Sadece ‘savaş hali’ durumlarında alınması gereken ‘acele kamulaştırma’ kararları 2004-2007 yılları arasında 120, 2011 yılında 28 ve bu tarihten günümüze kadar ise toplam Bin 964 karar alındı.
Son yıllarda korkunç bir rakam çıkıyor ortaya.
Neredeyse her alanda Bakanlar Kurulu bu karara başvururken, en fazla ise Ak Partinin en önemli seçim propagandası olan ‘duble yollar’ için alınması dikkat çekiyor.
Bugüne kadar alınan ‘acele kamulaştırma’ kararlarından 80'i kentsel dönüşüm için alınırken, bin 605'i de HES ve RES yapımı gibi enerji alanlarına dair alındı. Bunların yanı sıra baraj, sulama, içme suyu, dere ıslahı gibi alanlarda 101, yol yapımları için 104 ‘acele kamulaştırma’ kararı alındı. Maden ve çeşitli alanlarda alınan kararların sayısı ise 45. Türkiye'de neredeyse her derenin mücadele ettiği bir sorun haline gelen HES'lerin yapılmasında bu kadar yoğun ‘acele kamulaştırma’ kararının alınmasının nedeni ise çıkabilecek hukuki engelleri aşmak ve HES yapımını hızlandırmak şeklinde değerlendiriliyor.
Diyarbakır’ın Sur ilçesi için aslında daha önceden ‘Kentsel Dönüşüm Projesi’ düşünülüyordu. Ancak hükümet bir türlü bunu hayata geçiremedi. Nedeni ise buranın UNESCO Dünya Mirası listesinde yer alması ve birinci derece ‘Sit’ alanından oluşmasıydı.
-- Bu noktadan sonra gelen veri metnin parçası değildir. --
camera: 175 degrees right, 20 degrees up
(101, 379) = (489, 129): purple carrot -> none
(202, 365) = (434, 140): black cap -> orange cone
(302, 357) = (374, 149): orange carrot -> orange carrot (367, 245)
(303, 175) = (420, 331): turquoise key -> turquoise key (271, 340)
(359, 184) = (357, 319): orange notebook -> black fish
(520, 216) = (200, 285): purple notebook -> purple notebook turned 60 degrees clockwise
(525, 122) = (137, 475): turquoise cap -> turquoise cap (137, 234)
Ancak burada Özyönetim ilanının ardından başlayan çatışmalar bir nevi büyük bir fırsat olarak görüldüğü iddia edildi. Tankların, topların ve diğer ağır silahların kullanıldığı şehrin dar sokaklarında bulunan tarihi eserler ve ibadethaneler dahil binlerce yapı büyük zarar gördü.
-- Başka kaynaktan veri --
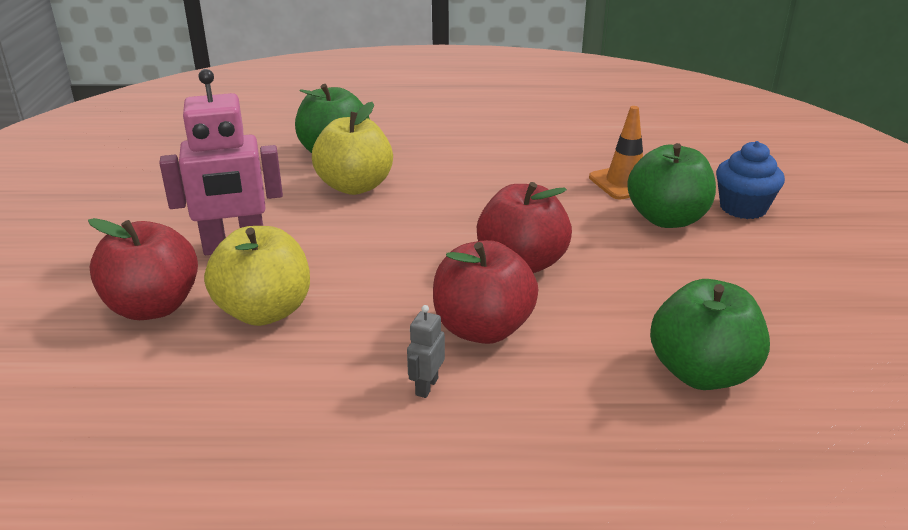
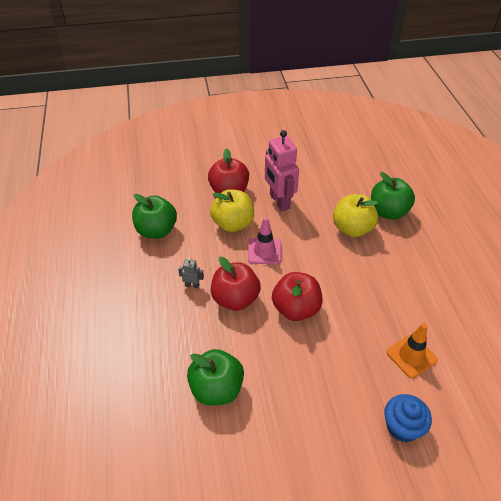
camera: 80 degrees right, 15 degrees up
(366, 280) = (264, 251): none -> pink traffic cone
(667, 219) = (369, 379): green apple -> green apple (156, 231)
Acaba bu yapılar bilinçli olarak mı yıkıldı? Çeşitli STK’lar bunun buradaki ‘Kentsel Dönüşüm’e destek için yapıldığını ve bilinçli olarak binaların ağır silahlarla yıkıldığını belirtiyorlar.
Diyarbakır Barosu Başkanı Tahir Elçi de işte bu duruma dikkat çekmek ve polisin dört ayaklı minareye yönelik silahlı saldırısını duyurmak için canından oldu.
Bugün Sur’da alınan ‘Acele kamulaştırma’ kararına tepkiler çığ gibi büyüyor.
Hükümetin kararı alırken, sivil toplum örgütlerinden herhangi bir görüş almadığını belirten STK’lar, kararın 2942 sayılı kamulaştırma kanununa, mülkiyet hakkını koruma altına alan Türkiye Cumhuriyeti Anayasası'na ve Avrupa İnsan Hakları Sözleşmesi’ne (AİHS) aykırılık teşkil ettiği inancında olduklarını söyledi.
Şimdilerde Ak Parti Diyarbakır Milletvekili Mehmet Galip Ensarioğlu'nun Sur'a gönderdiği bir ekibin ev ev dolaşarak, yurttaşların evlerini satın almaya çalıştığı iddia ediliyor.
Bu devasa projeler tabiki birilerini zengin ediyor. Bunu bugüne kadar en fazla Ak Parti yaptı. Bir yerde büyük paralarla birilerine rant sağlanırken, Hasankeyf’teki vatandaşların kamulaştırma paralarını ise en düşük seviyeden vermek için binbir takla atıyorlar.
Tüm bunlar ‘Kentsel Dönüşümün’ hükümete yakın kişiler için ‘Rantsal Dönüşüm’ olduğunu ortaya koyuyor.